### Activity:
A faithful transcription of all the entries below is needed, without the pictures.

### Given data:
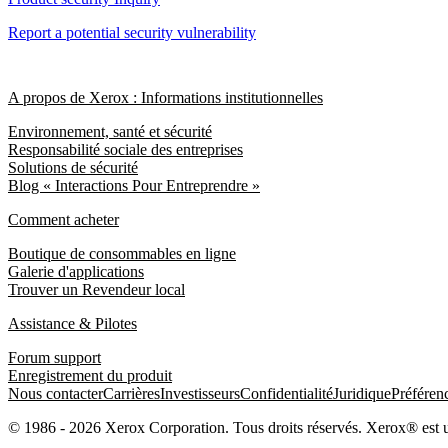
Report a potential security vulnerability
A propos de Xerox : Informations institutionnelles
Environnement, santé et sécurité
Responsabilité sociale des entreprises
Solutions de sécurité
Blog « Interactions Pour Entreprendre »
Comment acheter
Boutique de consommables en ligne
Galerie d'applications
Trouver un Revendeur local
Assistance & Pilotes
Forum support
Enregistrement du produit
Nous contacter
Carrières
Investisseurs
Confidentialité
Juridique
Préféren
© 1986 - 2026 Xerox Corporation. Tous droits réservés. Xerox® est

### Expected output:
Report a potential security vulnerability
A propos de Xerox : Informations institutionnelles
Environnement, santé et sécurité
Responsabilité sociale des entreprises
Solutions de sécurité
Blog « Interactions Pour Entreprendre »
Comment acheter
Boutique de consommables en ligne
Galerie d'applications
Trouver un Revendeur local
Assistance & Pilotes
Forum support
Enregistrement du produit
Nous contacter
Carrières
Investisseurs
Confidentialité
Juridique
Préféren
© 1986 - 2026 Xerox Corporation. Tous droits réservés. Xerox® est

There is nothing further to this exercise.